La principal diferencia entre los partidos nacionalistas de 1981 y los de ahora es que estos ya han consumado por su cuenta la ruptura y han abandonado todas las formas de lealtad institucional. No regresarán a ella hasta que comprueben, sin asomo de duda, que su proyecto es manifiestamente inviable. Pero demasiadas cosas en el ambiente les invitan a creer que lo que buscan es hoy más viable que nunca.

Esa es la gran culpa histórica de Pedro Sánchez: transformar El PSOE, que fue uno de los pilares del sistema (quizáS el más importante), en su principal falla tectónica en el momento más peligroso, cuando el Estado y la Constitución sufren el mayor asalto desde 1981. Y alentar las expectativas de los asaltantes a cambio de un dudoso salvoconducto para permanecer unos años en la Moncloa.

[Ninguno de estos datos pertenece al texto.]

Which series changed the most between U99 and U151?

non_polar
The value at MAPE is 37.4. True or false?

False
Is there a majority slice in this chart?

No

El camino razonable pasa por reabrir el espacio de la transversalidad, entendida como capacidad de entendimiento y concertación entre quienes creen tanto en la existencia de España como en la vigencia de la Constitución (que siguen siendo gran mayoría en la sociedad y en el Parlamento). No solo por instinto de supervivencia del sistema, sino porque esa fórmula es infinitamente superior para hacer frente con eficacia, en el marco de la Unión Europea, al triple desafío de la pandemia, la destrucción del tejido económico y social y la modernización inaplazable del aparato productivo.

Ello fue muy hacedero con el Parlamento que surgió de las elecciones de abril de 2019, que clamaba por una coalición de centro izquierda con mayoría absoluta. El sectarismo de Sánchez y la ceguera de Rivera se combinaron para hacerlo imposible, y ahora todo es mucho más difícil.

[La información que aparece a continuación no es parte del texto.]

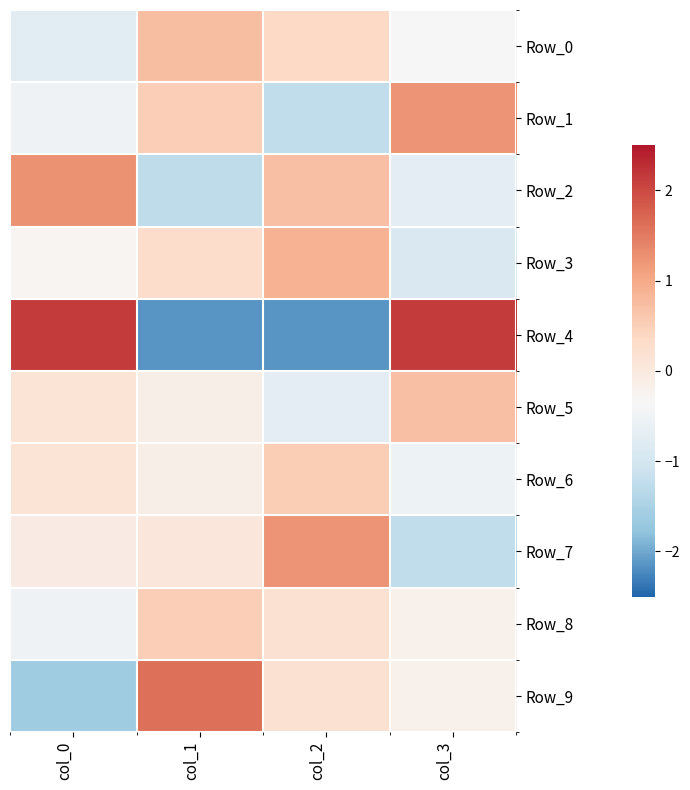

Which label corresponds to the largest value in the chart?

col_0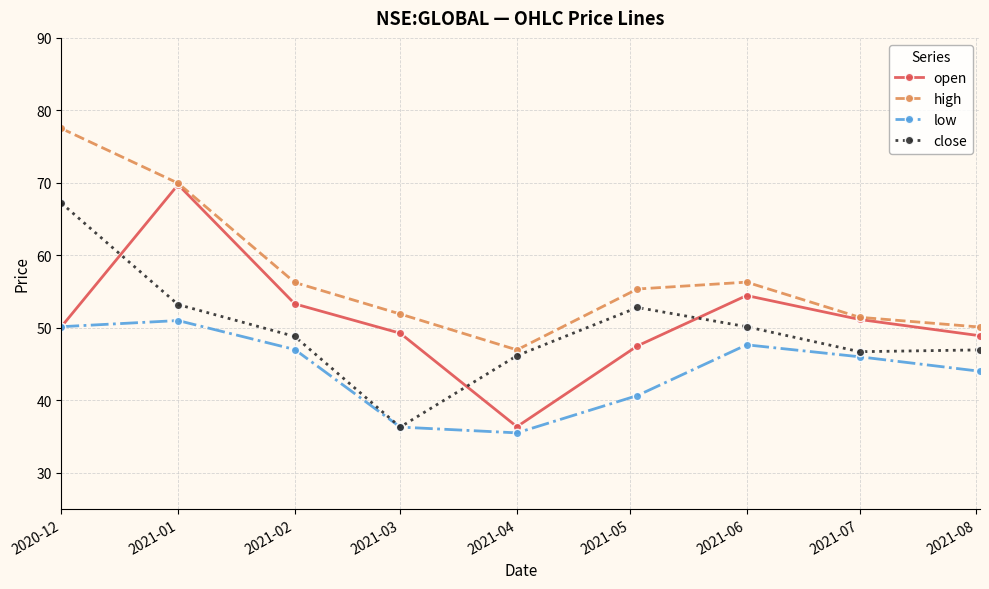

What is the value of the low point at the 5th from the left?

35.5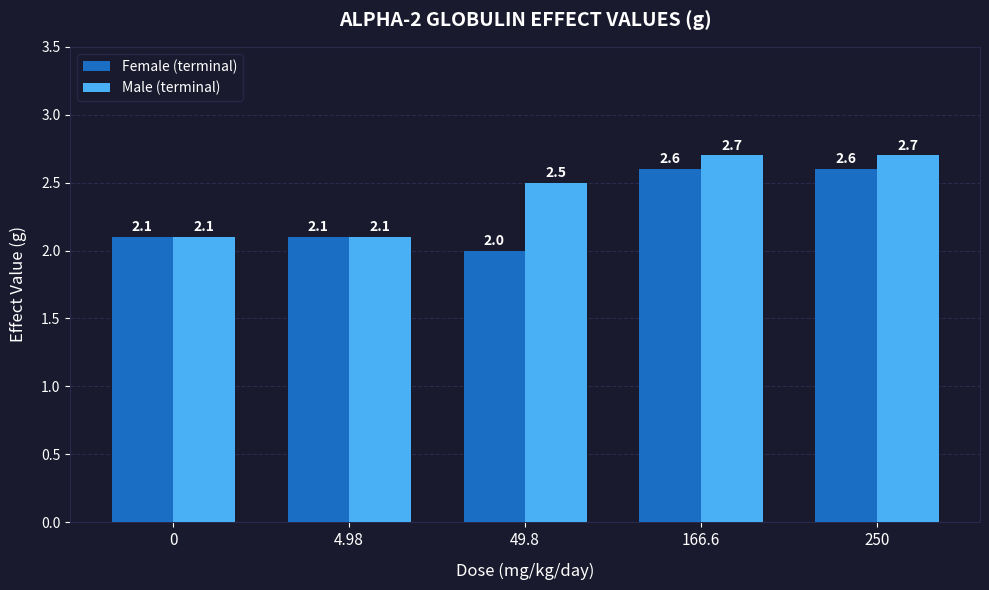

Reading left to right, what are all the values shown in this chart?

Female (terminal): 0=2.1	4.98=2.1	49.8=2.0	166.6=2.6	250=2.6
Male (terminal): 0=2.1	4.98=2.1	49.8=2.5	166.6=2.7	250=2.7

Es cierto que, mientras los enemigos del sistema y del país arrecian en su ofensiva, la derecha democrática está a por uvas y no es capaz de separar un minuto la mirada de su propio ombligo o de su vecino extremista. Pero la transversalidad es necesariamente un camino de doble dirección. No sirve de gran cosa exigir a Casado y Arrimadas que levanten su trinchera para ayudar al país si ello no se acompaña de una exigencia equivalente —si no más perentoria, dada su responsabilidad— para el presidente del Gobierno, que no da el menor síntoma de esperar otra cosa de la oposición que un acta de rendición incondicional… para seguir cultivando las mismas amistades peligrosas, esas que lamentan más que celebran que el 23-F ganaran los buenos.